-- Document excerpt --
[Start of Attachment]

Several limitations should be acknowledged in interpreting our study findings. First, because our data repository only includes patients with specific types of health insurance, we were not able to report on healthcare utilization and costs for patients who lacked health insurance or were insured by a payer outside our linkage. We expect that patients with HCC who lack health insurance have very poor outcomes and limited access to treatment given the high cost of care; the exclusion of these individuals from our analysis therefore limits generalizability. We also limited our analyses to patients with continuous enrollment for at least one month following diagnosis, which is typical of many other studies using administrative claims data to assess patterns of care; this requirement may also have excluded patients who disenrolled shortly after diagnosis and either remained uninsured or enrolled in an alternate health plan not represented in our database. Next, we could not determine BCLC stage and Child Pugh score in a substantial proportion of patients in our sample because of lack of adequate documentation of liver function, ECOG Performance Status, and imaging characteristics in the EMR. This information is also not available in the cancer registry or claims database but is critical to treatment decision making and survival in HCC. Finally, our analysis likely underestimates the proportion of patients who received newer chemotherapy agents, given that many newer agents obtained through compassionate use or clinical trial could not be identified from claims data. Thus, our lifetime cost estimates may underestimate actual costs that would have been incurred had these individuals received treatment billed as standard of care, outside of a clinical trial.

Despite the limitations, our study clearly shows differences in survival, healthcare utilization, and lifetime treatment costs by BCLC stage group in a cohort of patients seen at a large referral center in WA state. Our findings establish a clear reference point for real world lifetime treatment costs in HCC that can be used to frame future analyses, particularly as new treatment strategies emerge.

[End of Attachment]

-- How to complete this task --
In the study limitations passage, how long did patients need to be continuously enrolled after diagnosis to be included in the analyses?

[Records from a data collection]
[Start of Attachment]

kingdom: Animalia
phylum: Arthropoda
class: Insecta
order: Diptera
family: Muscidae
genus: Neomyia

[End of Attachment]

-- Solution to the exercise --
At least one month.